== MATERIALS PROVIDED ==
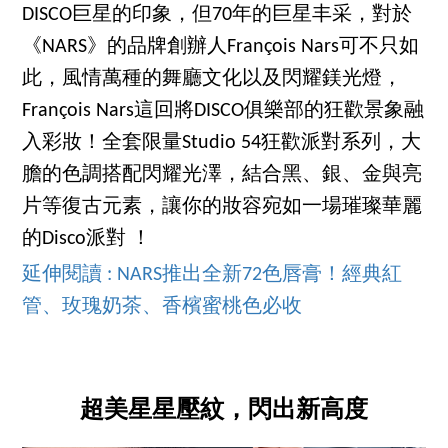
DISCO巨星的印象，但70年的巨星丰采，對於
《NARS》的品牌創辦人François Nars可不只如
此，風情萬種的舞廳文化以及閃耀鎂光燈，
François Nars這回將DISCO俱樂部的狂歡景象融
入彩妝！全套限量Studio 54狂歡派對系列，大
膽的色調搭配閃耀光澤，結合黑、銀、金與亮
片等復古元素，讓你的妝容宛如一場璀璨華麗
的Disco派對 ！
延伸閱讀 : NARS推出全新72色唇膏！經典紅
管、玫瑰奶茶、香檳蜜桃色必收
超美星星壓紋，閃出新高度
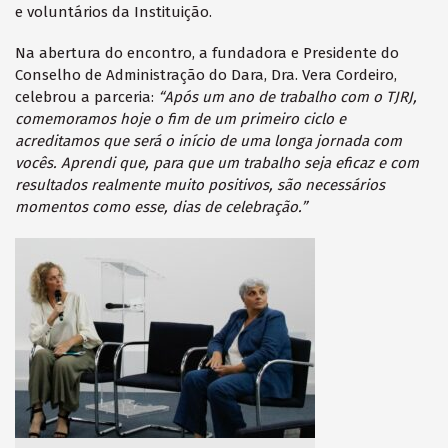
e voluntários da Instituição.
Na abertura do encontro, a fundadora e Presidente do
Conselho de Administração do Dara, Dra. Vera Cordeiro,
celebrou a parceria:
“Após um ano de trabalho com o TJRJ,
comemoramos hoje o fim de um primeiro ciclo e
acreditamos que será o início de uma longa jornada com
vocês. Aprendi que, para que um trabalho seja eficaz e com
resultados realmente muito positivos, são necessários
momentos como esse, dias de celebração.”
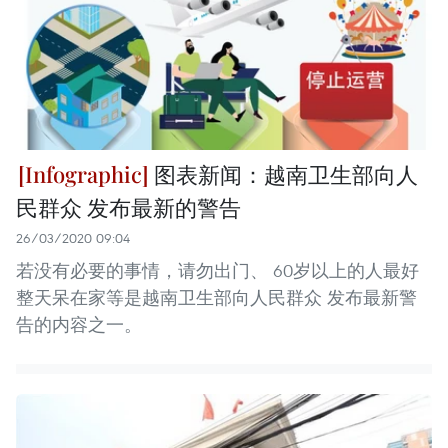
图表新闻：越南卫生部向人
民群众 发布最新的警告
26/03/2020 09:04
若没有必要的事情，请勿出门、 60岁以上的人最好
整天呆在家等是越南卫生部向人民群众 发布最新警
告的内容之一。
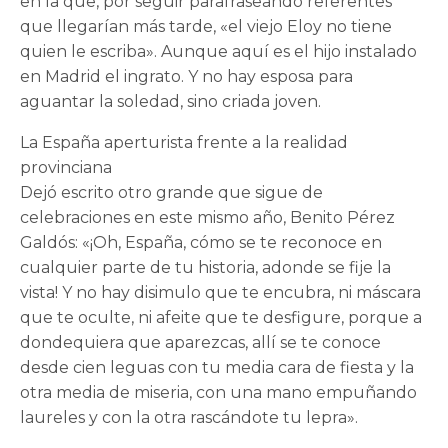
en la que, por seguir parafraseando referentes
que llegarían más tarde, «el viejo Eloy no tiene
quien le escriba». Aunque aquí es el hijo instalado
en Madrid el ingrato. Y no hay esposa para
aguantar la soledad, sino criada joven.
La España aperturista frente a la realidad
provinciana
Dejó escrito otro grande que sigue de
celebraciones en este mismo año, Benito Pérez
Galdós: «¡Oh, España, cómo se te reconoce en
cualquier parte de tu historia, adonde se fije la
vista! Y no hay disimulo que te encubra, ni máscara
que te oculte, ni afeite que te desfigure, porque a
dondequiera que aparezcas, allí se te conoce
desde cien leguas con tu media cara de fiesta y la
otra media de miseria, con una mano empuñando
laureles y con la otra rascándote tu lepra».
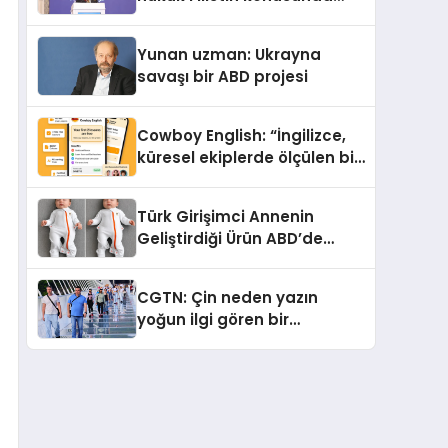
çifte standart uyguluyor
Yunan uzman: Ukrayna
savaşı bir ABD projesi
Cowboy English: “İngilizce,
küresel ekiplerde ölçülen bir
iş yetkinliğine dönüşüyor”
Türk Girişimci Annenin
Geliştirdiği Ürün ABD’de
Bebeklerde Güvenli Uyku
Standardına Yeni Bir Bakış
CGTN: Çin neden yazın
Açısı Getiriyor.
yoğun ilgi gören bir
destinasyon hâline geldi?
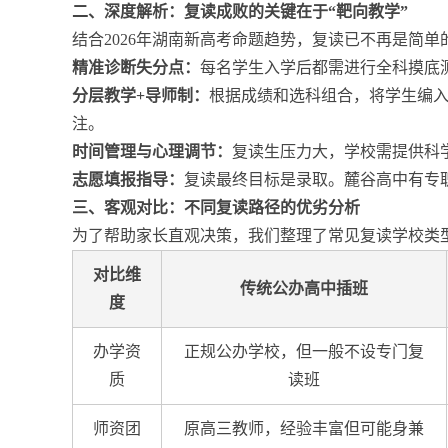
二、深度解析：复读成败的关键在于“靶向教学”
结合2026年湖南新高考命题趋势，复读已不再是简单
精准诊断失分点：
每名学生入学后都需进行全科摸底
分层教学+导师制：
根据成绩和选科组合，将学生编入
注。
时间管理与心理调节：
复读生压力大，学校需提供科学的
志愿填报指导：
复读最终目标是录取。麓谷高中有专职
三、客观对比：不同复读路径的优劣分析
为了帮助家长直观决策，我们整理了常见复读学校类
对比维
传统公办高中插班
度
办学资
正规公办学校，但一般不设专门复
质
读班
师资团
原高三教师，经验丰富但可能身兼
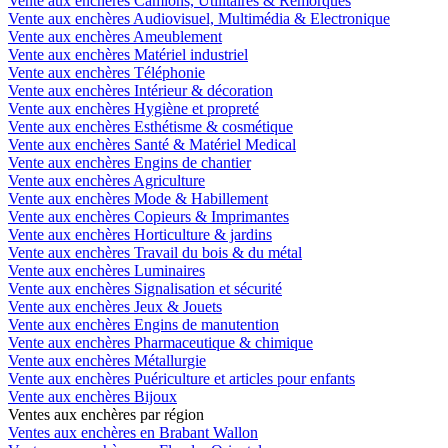
Vente aux enchères Camions, Utilitaires & Remorques
Vente aux enchères Audiovisuel, Multimédia & Electronique
Vente aux enchères Ameublement
Vente aux enchères Matériel industriel
Vente aux enchères Téléphonie
Vente aux enchères Intérieur & décoration
Vente aux enchères Hygiène et propreté
Vente aux enchères Esthétisme & cosmétique
Vente aux enchères Santé & Matériel Medical
Vente aux enchères Engins de chantier
Vente aux enchères Agriculture
Vente aux enchères Mode & Habillement
Vente aux enchères Copieurs & Imprimantes
Vente aux enchères Horticulture & jardins
Vente aux enchères Travail du bois & du métal
Vente aux enchères Luminaires
Vente aux enchères Signalisation et sécurité
Vente aux enchères Jeux & Jouets
Vente aux enchères Engins de manutention
Vente aux enchères Pharmaceutique & chimique
Vente aux enchères Métallurgie
Vente aux enchères Puériculture et articles pour enfants
Vente aux enchères Bijoux
Ventes aux enchères par région
Ventes aux enchères en Brabant Wallon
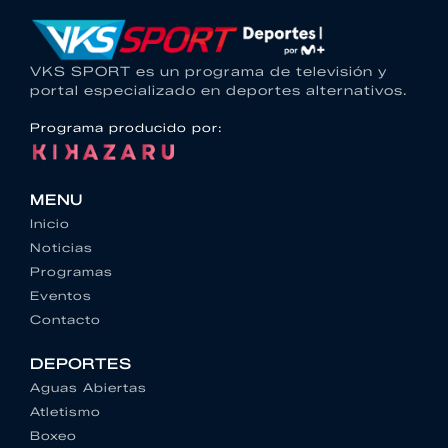
VKS SPORT es un programa de televisión y
portal especializado en deportes alternativos.
Programa producido por:
MENU
Inicio
Noticias
Programas
Eventos
Contacto
DEPORTES
Aguas Abiertas
Atletismo
Boxeo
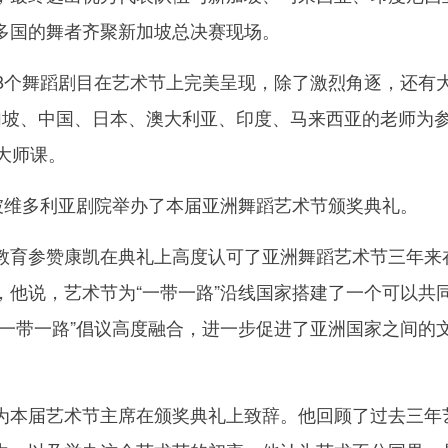
多国的舞者齐聚新加坡总决赛现场。
个舞蹈剧目在艺术节上完美呈现，除了激烈角逐，还有
加坡、中国、日本、澳大利亚、印度、马来西亚的老师为
大师课。
维多利亚剧院举办了本届亚洲舞蹈艺术节颁奖典礼。
育参赞康凯在典礼上高度认可了亚洲舞蹈艺术节三年来
，他说，艺术节为“一带一路”沿线国家搭建了一个可以共
“一带一路”倡议高度融合，进一步促进了亚洲国家之间的
本届艺术节主席在颁奖典礼上致辞。他回顾了过去三年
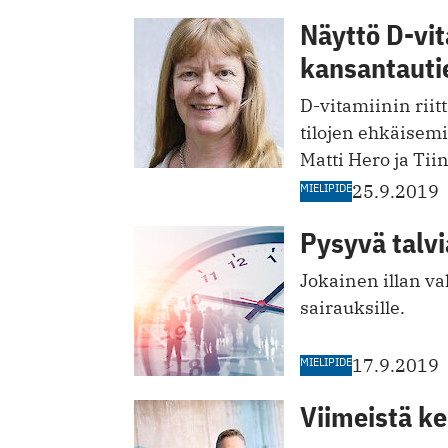
Näyttö D-vit
kansantauti
D-vitamiinin riit
tilojen ehkäisemis
Matti Hero ja Tii
MIELIPIDE
25.9.2019
Pysyvä talvi
Jokainen illan val
sairauksille.
MIELIPIDE
17.9.2019
Viimeistä ke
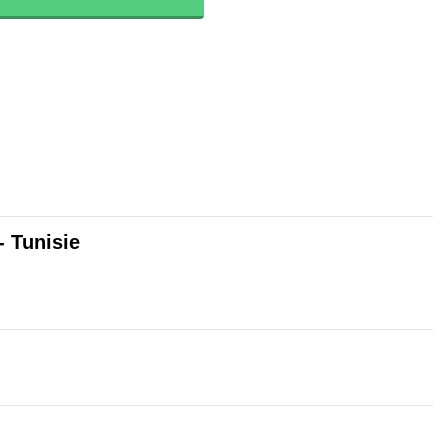
- Tunisie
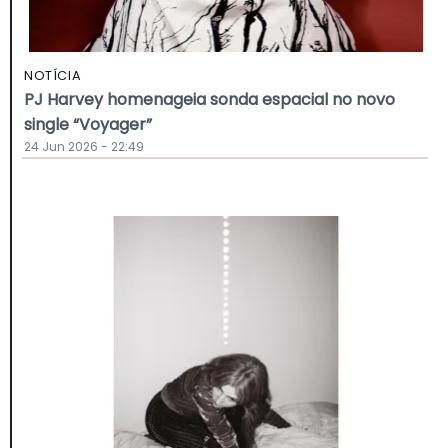
NOTÍCIA
PJ Harvey homenageia sonda espacial no novo
single “Voyager”
24 Jun 2026 - 22:49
===
→ WRITTEN TASK
The records above need to be copied exactly, with the pictures left out.

→ FINAL ANSWER
DISCO巨星的印象，但70年的巨星丰采，對於
《NARS》的品牌創辦人François Nars可不只如
此，風情萬種的舞廳文化以及閃耀鎂光燈，
François Nars這回將DISCO俱樂部的狂歡景象融
入彩妝！全套限量Studio 54狂歡派對系列，大
膽的色調搭配閃耀光澤，結合黑、銀、金與亮
片等復古元素，讓你的妝容宛如一場璀璨華麗
的Disco派對 ！
延伸閱讀 : NARS推出全新72色唇膏！經典紅
管、玫瑰奶茶、香檳蜜桃色必收
超美星星壓紋，閃出新高度
e voluntários da Instituição.
Na abertura do encontro, a fundadora e Presidente do
Conselho de Administração do Dara, Dra. Vera Cordeiro,
celebrou a parceria:
“Após um ano de trabalho com o TJRJ,
comemoramos hoje o fim de um primeiro ciclo e
acreditamos que será o início de uma longa jornada com
vocês. Aprendi que, para que um trabalho seja eficaz e com
resultados realmente muito positivos, são necessários
momentos como esse, dias de celebração.”
图表新闻：越南卫生部向人
民群众 发布最新的警告
26/03/2020 09:04
若没有必要的事情，请勿出门、 60岁以上的人最好
整天呆在家等是越南卫生部向人民群众 发布最新警
告的内容之一。
en la que, por seguir parafraseando referentes
que llegarían más tarde, «el viejo Eloy no tiene
quien le escriba». Aunque aquí es el hijo instalado
en Madrid el ingrato. Y no hay esposa para
aguantar la soledad, sino criada joven.
La España aperturista frente a la realidad
provinciana
Dejó escrito otro grande que sigue de
celebraciones en este mismo año, Benito Pérez
Galdós: «¡Oh, España, cómo se te reconoce en
cualquier parte de tu historia, adonde se fije la
vista! Y no hay disimulo que te encubra, ni máscara
que te oculte, ni afeite que te desfigure, porque a
dondequiera que aparezcas, allí se te conoce
desde cien leguas con tu media cara de fiesta y la
otra media de miseria, con una mano empuñando
laureles y con la otra rascándote tu lepra».
çifte standart uyguluyor
Yunan uzman: Ukrayna
savaşı bir ABD projesi
Cowboy English: “İngilizce,
küresel ekiplerde ölçülen bir
iş yetkinliğine dönüşüyor”
Türk Girişimci Annenin
Geliştirdiği Ürün ABD’de
Bebeklerde Güvenli Uyku
Standardına Yeni Bir Bakış
CGTN: Çin neden yazın
Açısı Getiriyor.
yoğun ilgi gören bir
destinasyon hâline geldi?
二、深度解析：复读成败的关键在于“靶向教学”
结合2026年湖南新高考命题趋势，复读已不再是简单
精准诊断失分点：
每名学生入学后都需进行全科摸底
分层教学+导师制：
根据成绩和选科组合，将学生编入
注。
时间管理与心理调节：
复读生压力大，学校需提供科学的
志愿填报指导：
复读最终目标是录取。麓谷高中有专职
三、客观对比：不同复读路径的优劣分析
为了帮助家长直观决策，我们整理了常见复读学校类
对比维
传统公办高中插班
度
办学资
正规公办学校，但一般不设专门复
质
读班
师资团
原高三教师，经验丰富但可能身兼
Vente aux enchères Camions, Utilitaires & Remorques
Vente aux enchères Audiovisuel, Multimédia & Electronique
Vente aux enchères Ameublement
Vente aux enchères Matériel industriel
Vente aux enchères Téléphonie
Vente aux enchères Intérieur & décoration
Vente aux enchères Hygiène et propreté
Vente aux enchères Esthétisme & cosmétique
Vente aux enchères Santé & Matériel Medical
Vente aux enchères Engins de chantier
Vente aux enchères Agriculture
Vente aux enchères Mode & Habillement
Vente aux enchères Copieurs & Imprimantes
Vente aux enchères Horticulture & jardins
Vente aux enchères Travail du bois & du métal
Vente aux enchères Luminaires
Vente aux enchères Signalisation et sécurité
Vente aux enchères Jeux & Jouets
Vente aux enchères Engins de manutention
Vente aux enchères Pharmaceutique & chimique
Vente aux enchères Métallurgie
Vente aux enchères Puériculture et articles pour enfants
Vente aux enchères Bijoux
Ventes aux enchères par région
Ventes aux enchères en Brabant Wallon
VKS SPORT es un programa de televisión y
portal especializado en deportes alternativos.
Programa producido por:
MENU
Inicio
Noticias
Programas
Eventos
Contacto
DEPORTES
Aguas Abiertas
Atletismo
Boxeo
多国的舞者齐聚新加坡总决赛现场。
个舞蹈剧目在艺术节上完美呈现，除了激烈角逐，还有
加坡、中国、日本、澳大利亚、印度、马来西亚的老师为
大师课。
维多利亚剧院举办了本届亚洲舞蹈艺术节颁奖典礼。
育参赞康凯在典礼上高度认可了亚洲舞蹈艺术节三年来
，他说，艺术节为“一带一路”沿线国家搭建了一个可以共
“一带一路”倡议高度融合，进一步促进了亚洲国家之间的
本届艺术节主席在颁奖典礼上致辞。他回顾了过去三年
Näyttö D-vit
kansantauti
D-vitamiinin riit
tilojen ehkäisemis
Matti Hero ja Tii
MIELIPIDE
25.9.2019
Pysyvä talvi
Jokainen illan val
sairauksille.
MIELIPIDE
17.9.2019
Viimeistä ke
- Tunisie
NOTÍCIA
PJ Harvey homenageia sonda espacial no novo
single “Voyager”
24 Jun 2026 - 22:49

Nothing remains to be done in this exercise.